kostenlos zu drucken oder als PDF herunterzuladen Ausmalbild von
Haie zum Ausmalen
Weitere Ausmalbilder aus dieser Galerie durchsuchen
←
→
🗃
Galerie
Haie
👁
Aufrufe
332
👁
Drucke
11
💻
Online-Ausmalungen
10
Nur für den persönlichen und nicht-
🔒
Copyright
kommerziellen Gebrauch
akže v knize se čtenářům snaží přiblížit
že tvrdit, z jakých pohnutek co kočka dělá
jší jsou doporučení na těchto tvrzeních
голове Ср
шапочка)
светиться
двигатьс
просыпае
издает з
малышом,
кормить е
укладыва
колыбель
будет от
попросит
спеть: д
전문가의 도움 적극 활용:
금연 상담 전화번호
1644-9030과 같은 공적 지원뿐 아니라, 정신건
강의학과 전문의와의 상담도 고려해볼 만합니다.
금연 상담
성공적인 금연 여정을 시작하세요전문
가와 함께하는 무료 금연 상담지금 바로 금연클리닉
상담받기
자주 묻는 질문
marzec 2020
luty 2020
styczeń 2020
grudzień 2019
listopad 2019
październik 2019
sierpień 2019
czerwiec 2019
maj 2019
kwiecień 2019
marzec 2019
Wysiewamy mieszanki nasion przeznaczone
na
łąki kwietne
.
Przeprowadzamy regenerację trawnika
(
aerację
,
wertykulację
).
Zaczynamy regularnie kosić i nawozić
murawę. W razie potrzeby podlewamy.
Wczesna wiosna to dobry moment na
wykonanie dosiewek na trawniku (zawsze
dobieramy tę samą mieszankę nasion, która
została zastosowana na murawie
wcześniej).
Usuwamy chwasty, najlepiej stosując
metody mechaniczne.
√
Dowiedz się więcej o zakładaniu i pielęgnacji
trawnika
★ ★ ★ ★ ★
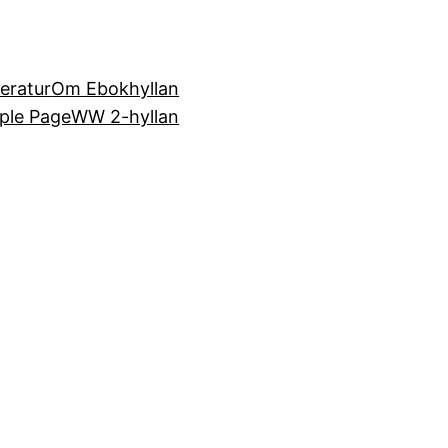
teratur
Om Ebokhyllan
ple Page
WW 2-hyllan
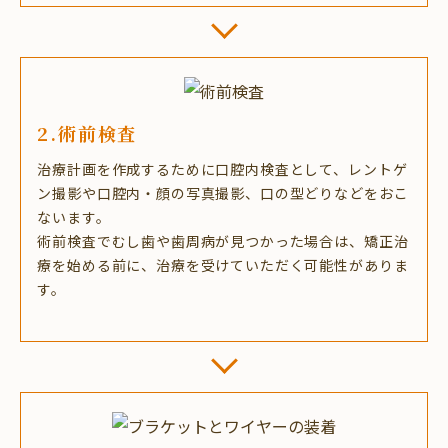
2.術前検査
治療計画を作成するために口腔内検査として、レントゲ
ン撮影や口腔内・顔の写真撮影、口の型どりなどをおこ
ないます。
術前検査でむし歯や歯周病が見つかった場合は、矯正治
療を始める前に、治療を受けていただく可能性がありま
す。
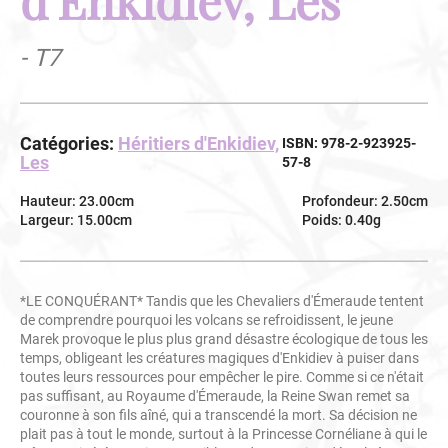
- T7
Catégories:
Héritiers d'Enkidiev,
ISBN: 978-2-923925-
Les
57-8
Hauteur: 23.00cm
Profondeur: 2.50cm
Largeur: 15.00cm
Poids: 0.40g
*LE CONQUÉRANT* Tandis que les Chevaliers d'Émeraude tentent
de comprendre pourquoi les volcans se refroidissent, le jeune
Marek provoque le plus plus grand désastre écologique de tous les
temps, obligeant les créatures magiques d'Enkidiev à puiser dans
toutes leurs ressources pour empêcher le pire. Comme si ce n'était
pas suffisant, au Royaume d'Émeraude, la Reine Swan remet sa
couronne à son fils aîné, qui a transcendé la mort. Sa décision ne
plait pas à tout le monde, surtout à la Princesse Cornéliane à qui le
★ ★ ★ ★ ★
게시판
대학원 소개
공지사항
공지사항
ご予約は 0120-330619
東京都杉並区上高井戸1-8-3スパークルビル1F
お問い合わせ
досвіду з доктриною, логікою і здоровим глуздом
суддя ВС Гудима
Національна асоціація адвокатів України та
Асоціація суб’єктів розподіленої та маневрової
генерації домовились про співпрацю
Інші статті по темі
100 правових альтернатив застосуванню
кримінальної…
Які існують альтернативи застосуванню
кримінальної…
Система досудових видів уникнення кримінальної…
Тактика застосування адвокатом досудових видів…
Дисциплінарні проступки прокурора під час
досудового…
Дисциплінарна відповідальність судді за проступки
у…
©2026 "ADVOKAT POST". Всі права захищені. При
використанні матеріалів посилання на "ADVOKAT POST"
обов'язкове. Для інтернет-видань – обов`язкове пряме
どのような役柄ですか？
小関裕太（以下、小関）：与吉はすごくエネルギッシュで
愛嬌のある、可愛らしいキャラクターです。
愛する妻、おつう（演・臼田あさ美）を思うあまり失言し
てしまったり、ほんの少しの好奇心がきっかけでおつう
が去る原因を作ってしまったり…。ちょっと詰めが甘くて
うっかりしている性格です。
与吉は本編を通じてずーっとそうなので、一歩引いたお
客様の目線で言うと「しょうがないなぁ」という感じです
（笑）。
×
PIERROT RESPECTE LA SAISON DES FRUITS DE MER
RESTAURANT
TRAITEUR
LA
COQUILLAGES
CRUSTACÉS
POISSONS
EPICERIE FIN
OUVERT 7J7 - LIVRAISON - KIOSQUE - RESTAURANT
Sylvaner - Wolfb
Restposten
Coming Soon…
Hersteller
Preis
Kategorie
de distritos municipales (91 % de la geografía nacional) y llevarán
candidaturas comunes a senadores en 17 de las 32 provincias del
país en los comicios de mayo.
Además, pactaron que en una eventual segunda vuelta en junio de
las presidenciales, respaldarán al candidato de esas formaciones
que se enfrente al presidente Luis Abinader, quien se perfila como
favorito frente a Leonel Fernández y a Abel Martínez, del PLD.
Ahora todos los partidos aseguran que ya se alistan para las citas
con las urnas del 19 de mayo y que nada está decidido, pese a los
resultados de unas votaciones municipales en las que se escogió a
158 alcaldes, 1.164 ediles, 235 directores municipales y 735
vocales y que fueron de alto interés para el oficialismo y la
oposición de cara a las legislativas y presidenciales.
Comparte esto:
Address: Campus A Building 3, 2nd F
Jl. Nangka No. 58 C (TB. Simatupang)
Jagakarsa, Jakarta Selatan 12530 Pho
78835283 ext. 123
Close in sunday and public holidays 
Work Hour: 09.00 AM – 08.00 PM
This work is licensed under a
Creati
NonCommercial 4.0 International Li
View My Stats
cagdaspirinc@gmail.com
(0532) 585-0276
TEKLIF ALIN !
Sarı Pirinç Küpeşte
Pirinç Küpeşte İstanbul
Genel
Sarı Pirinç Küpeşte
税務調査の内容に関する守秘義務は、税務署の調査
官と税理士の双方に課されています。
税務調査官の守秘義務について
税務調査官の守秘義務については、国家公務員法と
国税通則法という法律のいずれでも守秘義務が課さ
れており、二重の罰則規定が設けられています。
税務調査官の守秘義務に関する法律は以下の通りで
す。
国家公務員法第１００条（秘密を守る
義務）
★ ★ ★ ★ ★
* **WHAT THIS TASK INVOLVES**: Where in the records above does the word "RESTAURANT" appear? Copy each line that holds it.

* **RESULT**:
RESTAURANT
OUVERT 7J7 - LIVRAISON - KIOSQUE - RESTAURANT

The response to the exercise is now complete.